What you need to do =
Range to reproduce from the entries below: the line with "This topic describes toast", the line with "## SMS-triggered notifications", and every line in between. Give them exactly and give nothing else.

Supplied material =
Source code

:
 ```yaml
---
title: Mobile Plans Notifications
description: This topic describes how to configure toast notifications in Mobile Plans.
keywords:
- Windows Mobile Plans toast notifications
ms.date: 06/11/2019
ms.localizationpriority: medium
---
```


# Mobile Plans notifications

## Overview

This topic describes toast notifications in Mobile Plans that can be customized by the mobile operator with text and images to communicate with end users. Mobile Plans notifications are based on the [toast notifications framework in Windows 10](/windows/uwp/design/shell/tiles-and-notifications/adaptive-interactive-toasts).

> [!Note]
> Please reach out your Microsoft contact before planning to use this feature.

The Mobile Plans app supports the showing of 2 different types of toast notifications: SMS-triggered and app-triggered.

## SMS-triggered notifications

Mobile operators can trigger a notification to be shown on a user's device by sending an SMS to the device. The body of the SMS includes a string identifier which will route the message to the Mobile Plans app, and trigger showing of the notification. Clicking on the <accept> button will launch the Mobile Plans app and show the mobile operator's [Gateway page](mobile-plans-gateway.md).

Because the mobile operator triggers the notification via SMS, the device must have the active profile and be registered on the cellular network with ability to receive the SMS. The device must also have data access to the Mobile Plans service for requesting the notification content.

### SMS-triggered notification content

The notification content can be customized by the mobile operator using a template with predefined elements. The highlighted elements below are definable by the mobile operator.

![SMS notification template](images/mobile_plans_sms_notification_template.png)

---

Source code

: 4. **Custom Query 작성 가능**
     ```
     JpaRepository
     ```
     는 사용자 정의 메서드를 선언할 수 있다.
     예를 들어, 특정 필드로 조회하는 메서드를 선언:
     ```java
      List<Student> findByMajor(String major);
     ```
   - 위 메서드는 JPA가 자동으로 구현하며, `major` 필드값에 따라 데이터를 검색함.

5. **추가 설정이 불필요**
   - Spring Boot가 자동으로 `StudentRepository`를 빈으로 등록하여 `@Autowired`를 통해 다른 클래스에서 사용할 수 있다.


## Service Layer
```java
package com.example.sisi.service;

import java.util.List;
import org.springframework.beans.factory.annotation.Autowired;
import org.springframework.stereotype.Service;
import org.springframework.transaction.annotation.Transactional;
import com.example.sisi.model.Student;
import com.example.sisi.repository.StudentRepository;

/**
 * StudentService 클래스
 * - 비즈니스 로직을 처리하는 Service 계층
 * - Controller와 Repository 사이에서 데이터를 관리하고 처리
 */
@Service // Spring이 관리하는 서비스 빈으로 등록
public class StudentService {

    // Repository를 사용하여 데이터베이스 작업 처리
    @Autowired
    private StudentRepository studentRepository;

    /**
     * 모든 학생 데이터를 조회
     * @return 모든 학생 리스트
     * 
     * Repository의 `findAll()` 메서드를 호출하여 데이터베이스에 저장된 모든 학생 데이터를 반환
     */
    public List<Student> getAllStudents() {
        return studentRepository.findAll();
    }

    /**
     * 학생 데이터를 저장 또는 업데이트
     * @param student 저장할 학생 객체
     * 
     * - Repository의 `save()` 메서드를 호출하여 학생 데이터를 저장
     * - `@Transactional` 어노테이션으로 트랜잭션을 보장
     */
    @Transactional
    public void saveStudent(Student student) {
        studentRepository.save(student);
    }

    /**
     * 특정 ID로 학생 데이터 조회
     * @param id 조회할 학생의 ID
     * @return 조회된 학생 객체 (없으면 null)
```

---

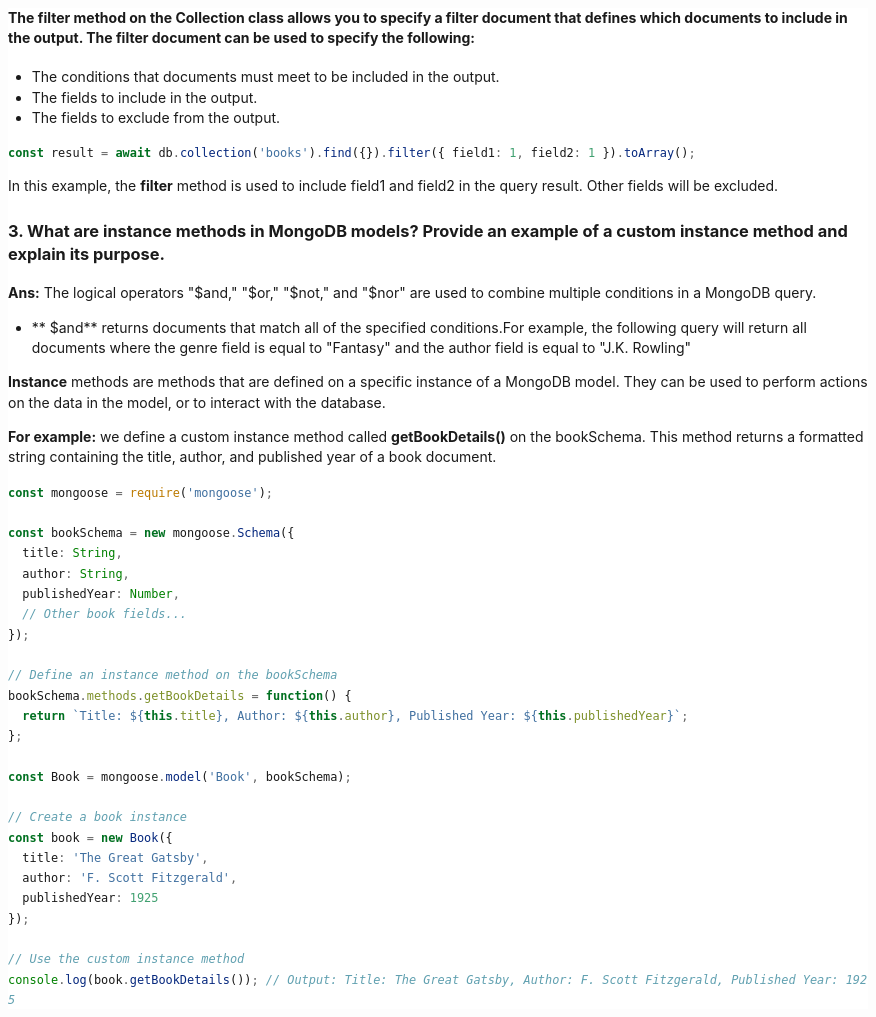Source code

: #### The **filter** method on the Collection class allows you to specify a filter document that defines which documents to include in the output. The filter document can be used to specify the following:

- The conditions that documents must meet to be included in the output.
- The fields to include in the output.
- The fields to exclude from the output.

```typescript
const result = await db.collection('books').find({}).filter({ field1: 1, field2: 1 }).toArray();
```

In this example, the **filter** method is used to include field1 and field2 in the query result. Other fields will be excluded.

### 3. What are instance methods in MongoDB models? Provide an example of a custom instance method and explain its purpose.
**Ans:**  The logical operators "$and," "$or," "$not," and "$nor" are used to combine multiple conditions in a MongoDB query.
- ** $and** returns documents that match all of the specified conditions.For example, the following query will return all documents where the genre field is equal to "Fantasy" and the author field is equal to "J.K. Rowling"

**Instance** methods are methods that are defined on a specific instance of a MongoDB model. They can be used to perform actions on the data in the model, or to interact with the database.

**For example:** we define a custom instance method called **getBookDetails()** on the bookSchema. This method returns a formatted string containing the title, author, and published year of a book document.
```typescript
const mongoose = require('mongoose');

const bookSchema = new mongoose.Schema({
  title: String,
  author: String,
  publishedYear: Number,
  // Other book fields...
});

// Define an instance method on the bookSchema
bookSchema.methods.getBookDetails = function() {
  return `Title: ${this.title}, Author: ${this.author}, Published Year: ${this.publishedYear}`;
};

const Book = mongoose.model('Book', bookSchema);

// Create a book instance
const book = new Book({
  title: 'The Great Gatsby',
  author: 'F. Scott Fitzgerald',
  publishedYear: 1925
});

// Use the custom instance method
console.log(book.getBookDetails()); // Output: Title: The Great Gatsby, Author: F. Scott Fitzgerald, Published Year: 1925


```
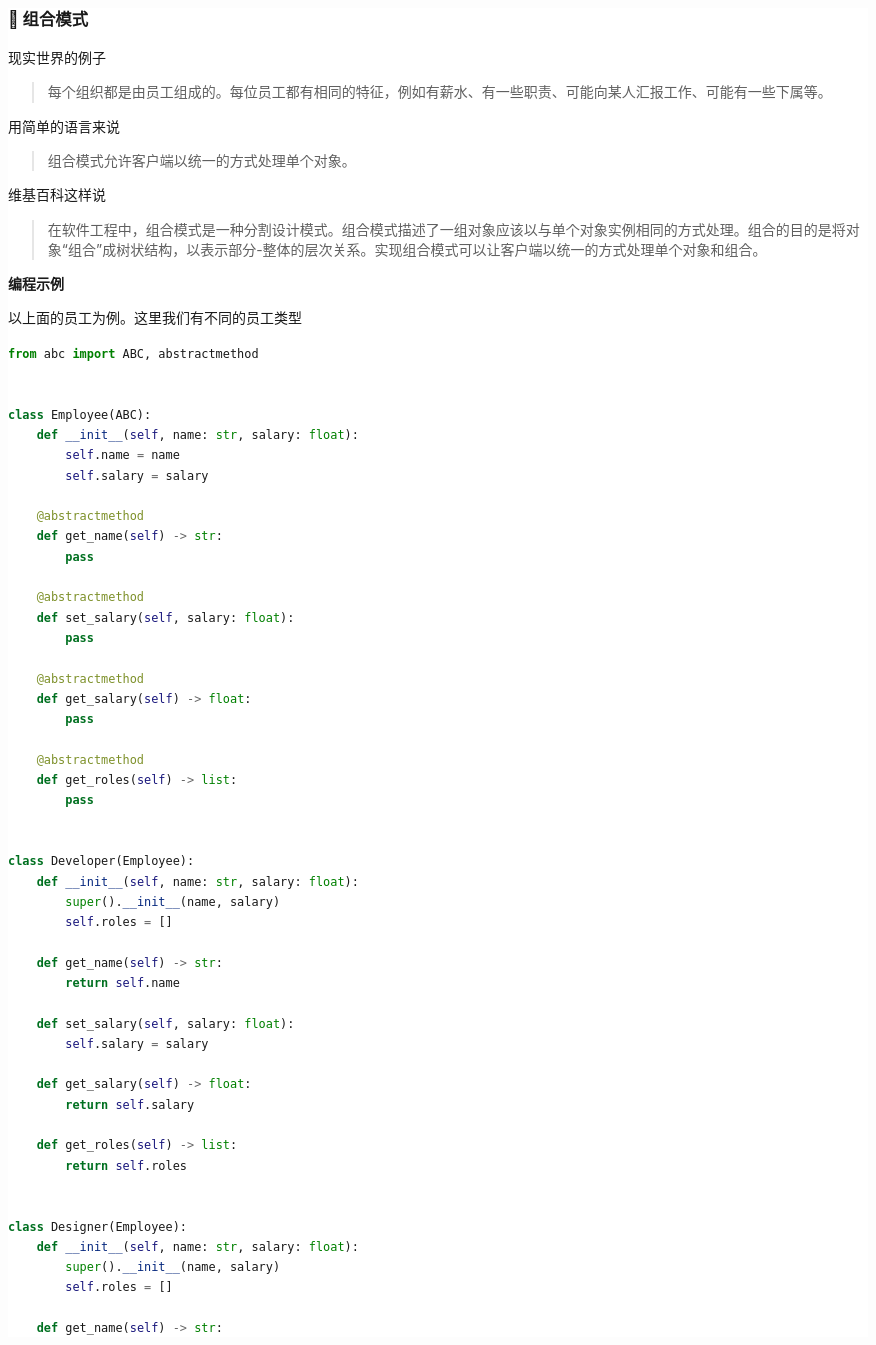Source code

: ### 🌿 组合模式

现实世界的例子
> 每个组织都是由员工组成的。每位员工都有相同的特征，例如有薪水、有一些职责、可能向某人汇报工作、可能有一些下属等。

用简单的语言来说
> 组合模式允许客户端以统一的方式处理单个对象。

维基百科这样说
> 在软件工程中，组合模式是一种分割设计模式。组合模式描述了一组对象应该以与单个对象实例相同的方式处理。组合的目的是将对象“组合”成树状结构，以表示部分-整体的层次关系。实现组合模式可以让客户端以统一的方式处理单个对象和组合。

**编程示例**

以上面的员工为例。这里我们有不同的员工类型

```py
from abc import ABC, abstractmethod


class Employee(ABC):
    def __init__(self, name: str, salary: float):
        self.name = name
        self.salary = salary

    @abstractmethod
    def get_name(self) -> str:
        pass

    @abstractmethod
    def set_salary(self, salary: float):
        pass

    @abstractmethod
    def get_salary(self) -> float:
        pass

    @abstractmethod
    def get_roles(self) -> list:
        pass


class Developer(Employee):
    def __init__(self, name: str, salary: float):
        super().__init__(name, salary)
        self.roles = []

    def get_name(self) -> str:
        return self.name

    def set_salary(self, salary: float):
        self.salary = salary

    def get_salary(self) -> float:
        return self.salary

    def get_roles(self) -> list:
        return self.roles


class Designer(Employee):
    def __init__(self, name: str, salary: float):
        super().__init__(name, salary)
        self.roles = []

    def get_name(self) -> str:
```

Exercise solution =
This topic describes toast notifications in Mobile Plans that can be customized by the mobile operator with text and images to communicate with end users. Mobile Plans notifications are based on the [toast notifications framework in Windows 10](/windows/uwp/design/shell/tiles-and-notifications/adaptive-interactive-toasts).

> [!Note]
> Please reach out your Microsoft contact before planning to use this feature.

The Mobile Plans app supports the showing of 2 different types of toast notifications: SMS-triggered and app-triggered.

## SMS-triggered notifications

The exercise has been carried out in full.